Eskalasi Tekanan dari Washington
Ketegangan antara kedua negara telah berakumulasi selama beberapa tahun terakhir, didorong oleh perbedaan pandangan diplomatik yang tajam. Pemerintahan Trump menuntut konsesi konkret dari Pretoria sebagai syarat kelanjutan kemitraan strategis.
"Afrika Selatan berkomitmen untuk memberikan respons yang tepat waktu dan terukur demi menjaga kepentingan nasional serta stabilitas hubungan bilateral dengan Amerika Serikat," ungkap sumber diplomatik senior di Pretoria.
Berdasarkan penelusuran dokumen diplomatik, lima tuntutan yang dilayangkan Washington mencakup evaluasi ulang hubungan militer dan diplomatik Pretoria dengan poros Timur, penyesuaian regulasi pasar domestik, hingga peninjauan kembali posisi politik luar negeri Afrika Selatan di forum multilateral.
Kronologi Meningkatnya Ketegangan Bilateral
Hubungan kedua negara melewati sejumlah fase gesekan penting yang membawa Pretoria ke posisi terjepit saat ini:
- Latihan Militer Gabungan (Februari 2023): Afrika Selatan menggelar latihan militer laut bersama Rusia dan Tiongkok di perairan Samudra Hindia, yang memicu kecaman keras dari Kongres Amerika Serikat.
- Gugatan Genosida di Mahkamah Internasional (Desember 2023): Langkah Pretoria menyeret sekutu utama AS ke ICJ memperlebar jurang diplomatik dengan Washington.
- Ancaman Evaluasi AGOA (Pertengahan 2024): Parlemen AS mulai mengajukan rancangan undang-undang untuk meninjau status kelayakan ekonomi Afrika Selatan dalam skema perdagangan preferensial.
- Ultimatum Lima Poin Trump (Awal 2025): Donald Trump secara eksplisit menuntut kejelasan sikap Ramaphosa dengan mempertaruhkan bantuan finansial dan perjanjian dagang bernilai miliaran dolar.
Taruhan Ekonomi Bernilai Miliaran Dolar
Dampak dari tanggapan Ramaphosa bukan sekadar persoalan retorika diplomatik.
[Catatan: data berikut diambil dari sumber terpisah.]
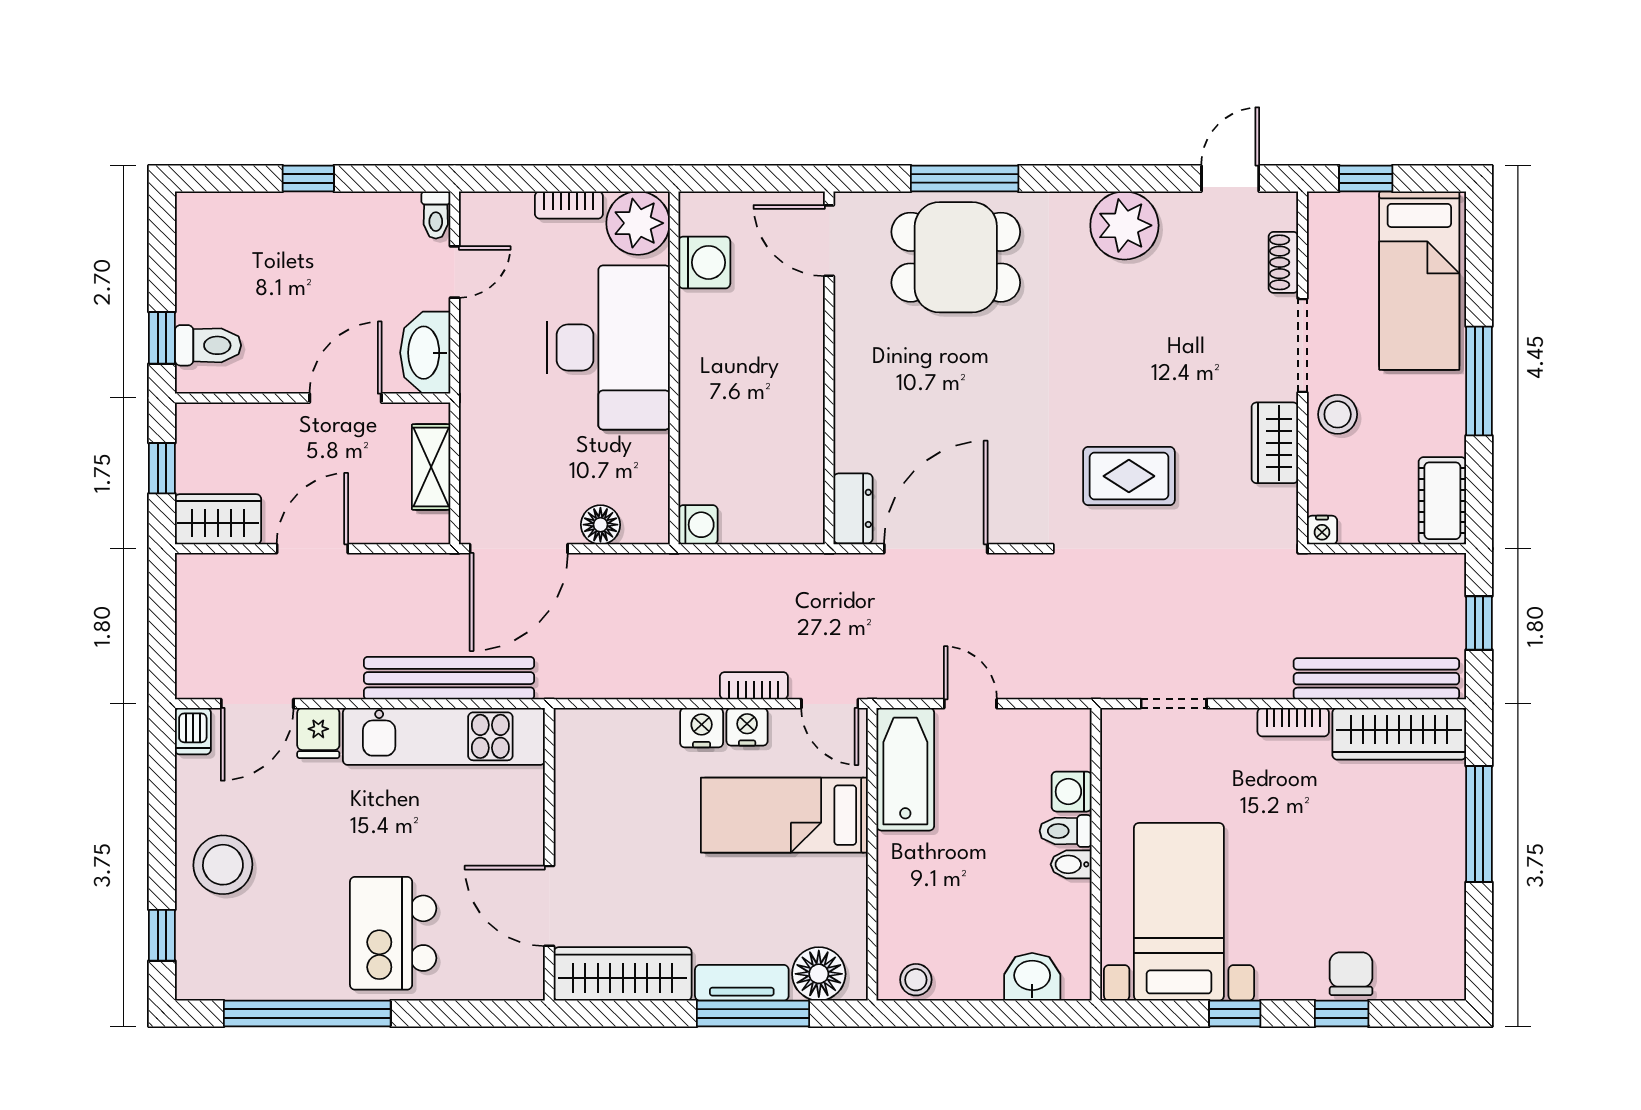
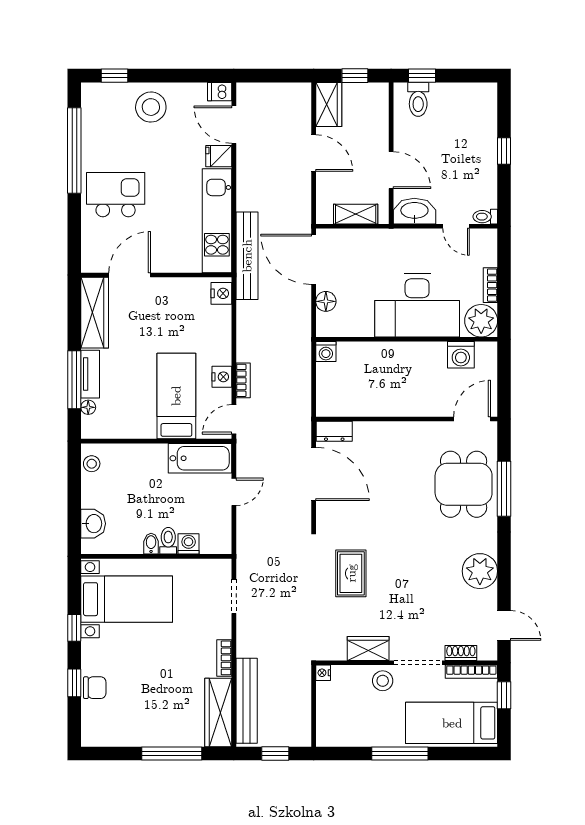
bookcase: (1320, 242) -> (471, 672), added
cot: (1442, 501) -> (338, 735), removed
bench: (449, 678) -> (247, 256), moved
nightstand: (702, 728) -> (221, 293), moved
floor lamp: (819, 974) -> (88, 407), width x0.53, depth x0.53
Sektor riil Afrika Selatan terancam mengalami guncangan hebat apabila Washington memutuskan untuk mencabut fasilitas perdagangan preferensial.
- Sektor Otomotif dan Pertanian: Ratusan ribu lapangan kerja di sektor ekspor mobil dan hasil bumi terancam jika tarif normal diberlakukan kembali oleh AS.
- Aliran Bantuan Kemanusiaan: Program penanggulangan krisis kesehatan dan pembangunan infrastruktur terancam kehilangan pendanaan langsung dari lembaga donor AS.
- Investasi Langsung Asing (FDI): Ketidakpastian regulasi bilateral berpotensi memicu pelarian modal keluar dari pasar finansial Johannesburg.
Ramaphosa diprediksi akan memilih jalan diplomasi pragmatis—berupaya meredakan kekhawatiran Washington tanpa sepenuhnya mengorbankan independensi politik luar negeri koalisi pemerintahannya.